Drugs Metabolized by Cytochrome P450 Enzymes
The drug interaction study evaluating the effect of grepafloxacin on theophylline indicates that grepafloxacin inhibits theophylline metabolism, which is mediated by CYP1A2. While no clinical studies have been conducted to evaluate the effect of grepafloxacin on the metabolism of C.P.A. substrates, in vitro data suggest similar effects of grepafloxacin in CYP3A4 mediated metabolism and theophylline metabolism. In addition, other quinolones have been reported to decrease the CYP3A4-mediated metabolism of cyclosporine. Other drugs metabolized by C.P.A. include terfenadine, astemizole, cisapride, midazolam, and triazolam. The clinical relevance of the potential effect of grepafloxacin on the metabolism of C.P.A. substrates is not known. Patients receiving concurrent administration of substrates of C.P.A. were not excluded from clinical trials of grepafloxacin.

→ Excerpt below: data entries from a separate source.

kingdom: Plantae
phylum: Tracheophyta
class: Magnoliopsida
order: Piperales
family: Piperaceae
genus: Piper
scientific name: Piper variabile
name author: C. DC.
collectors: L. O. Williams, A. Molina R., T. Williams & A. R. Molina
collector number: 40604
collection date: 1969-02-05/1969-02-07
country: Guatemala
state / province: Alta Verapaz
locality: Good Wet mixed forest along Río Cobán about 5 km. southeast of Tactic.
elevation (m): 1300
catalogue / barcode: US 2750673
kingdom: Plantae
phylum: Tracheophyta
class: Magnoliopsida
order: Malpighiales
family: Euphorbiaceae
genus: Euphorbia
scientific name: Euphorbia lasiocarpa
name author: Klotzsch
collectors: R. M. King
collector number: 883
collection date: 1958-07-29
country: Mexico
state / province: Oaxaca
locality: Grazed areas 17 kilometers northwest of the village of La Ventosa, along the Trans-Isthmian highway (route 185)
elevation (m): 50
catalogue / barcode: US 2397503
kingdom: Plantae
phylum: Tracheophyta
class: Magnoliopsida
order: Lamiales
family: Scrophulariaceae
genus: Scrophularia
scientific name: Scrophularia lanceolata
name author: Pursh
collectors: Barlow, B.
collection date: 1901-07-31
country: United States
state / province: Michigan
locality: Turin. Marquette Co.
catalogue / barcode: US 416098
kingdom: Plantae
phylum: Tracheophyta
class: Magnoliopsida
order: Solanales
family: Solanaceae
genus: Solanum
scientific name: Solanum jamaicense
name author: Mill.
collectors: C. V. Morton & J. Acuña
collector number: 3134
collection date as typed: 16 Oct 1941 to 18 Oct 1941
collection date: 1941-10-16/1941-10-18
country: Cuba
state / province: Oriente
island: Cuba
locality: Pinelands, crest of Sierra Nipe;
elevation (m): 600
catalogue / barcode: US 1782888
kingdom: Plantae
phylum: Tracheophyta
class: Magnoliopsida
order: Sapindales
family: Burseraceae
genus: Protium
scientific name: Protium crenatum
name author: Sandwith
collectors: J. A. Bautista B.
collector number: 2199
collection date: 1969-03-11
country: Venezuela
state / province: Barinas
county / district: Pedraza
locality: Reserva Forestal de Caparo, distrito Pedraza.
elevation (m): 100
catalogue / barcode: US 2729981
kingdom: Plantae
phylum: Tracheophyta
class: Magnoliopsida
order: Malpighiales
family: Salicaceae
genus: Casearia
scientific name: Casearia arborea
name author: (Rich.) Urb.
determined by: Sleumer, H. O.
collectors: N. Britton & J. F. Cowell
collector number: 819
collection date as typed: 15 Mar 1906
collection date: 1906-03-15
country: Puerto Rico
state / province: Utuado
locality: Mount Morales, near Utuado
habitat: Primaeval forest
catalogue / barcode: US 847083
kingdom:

Nonsteroidal Anti-inflammatory Drugs (NSAIDs)
The concomitant administration of a nonsteroidal anti inflammatory drug with a quinolone may increase the risks of CNS stimulation and convulsions (see WARNINGS ).
Antidiabetic Agents
Disturbances of blood glucose, including hyperglycemia and hypoglycemia, have been reported in patients treated concomitantly with quinolones and an antidiabetic agent. Therefore, careful monitoring of blood glucose is recommended when these agents are coadministered.